銀座・金春通りで8月7日、通りを舞台に能楽金春流が演じられる「金春祭り」が開催された。主催は金春通り会と金春円満井会。
金春通りは、銀座8丁目の中央通りから1本西側に位置する通り。江戸時代に幕府直属の能役者を務めた家柄の一つ「金春」が現在の8丁目の一角に金春屋敷を設けていたことにちなむ名称で、通り沿いの銭湯「金春湯」にもその名がとどまる。1979(昭和54)年に同地域の約50店の店主が結成した「金春通り会」が命名した。

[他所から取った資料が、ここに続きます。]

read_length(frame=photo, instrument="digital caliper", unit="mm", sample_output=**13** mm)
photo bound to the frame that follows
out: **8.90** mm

金春祭りは1985(昭和60)年にスタート。無くなっていたと思われていた金春稲荷(いなり)が、芸者の稽古場などがある「第2新橋会館」(銀座7) 屋上に移設されているのが見つかったことをきっかけに、金春稲荷の祭礼として開催。「650年の歴史を持つ日本の文化・能を継承していきたい」と、通りにござを敷き屋外で能が披露される。
28回目となった今年の演目は「延命冠者(えんめいかじゃ)」「父尉(ちちのじょう)」「鈴之段(すずのだん)」「弓矢立合(ゆみやのたちあい)」。いずれも1000年の古儀を誇る「奈良金春」独特の能楽という。

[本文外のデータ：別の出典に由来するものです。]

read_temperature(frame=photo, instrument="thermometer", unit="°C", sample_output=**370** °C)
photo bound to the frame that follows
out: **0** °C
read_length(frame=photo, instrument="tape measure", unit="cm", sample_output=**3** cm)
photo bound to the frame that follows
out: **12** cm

中央区の矢田美英区長が能奉行として「能楽始めませ」の合図を送ると、延命冠者と父尉がそれぞれ面を装着。白式の装束で狂言方が演じる「延命冠者」が披露され、同じく白式の翁装束に父尉の面をつけた「父尉」が「天下泰平」「国土安穏(あんのん)」を祈念。鈴を振って「五穀豊穣(ほうじょう)」を祈る「鈴之段」、三人大臣による「弓矢立合」と続いた。

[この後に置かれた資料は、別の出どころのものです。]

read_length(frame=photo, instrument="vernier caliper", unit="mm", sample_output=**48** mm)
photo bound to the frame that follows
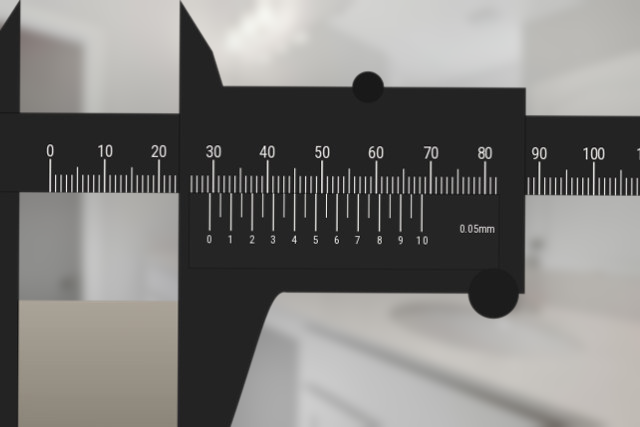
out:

会場となった路上には若者からお年寄りまでの幅広い年齢の男女が詰め掛け、着物や浴衣を着た人々の姿もあった。立ち見客に加え、約220人が特設席に座り、近くに置いたモニター前も約30人の人だかりに。それぞれ神妙な顔つきで能を鑑賞した。18時から始まった舞台が進むとともに徐々に日が沈み、終了したころには金春通りにひしめく多くの飲食店の看板の明かりがともっていた。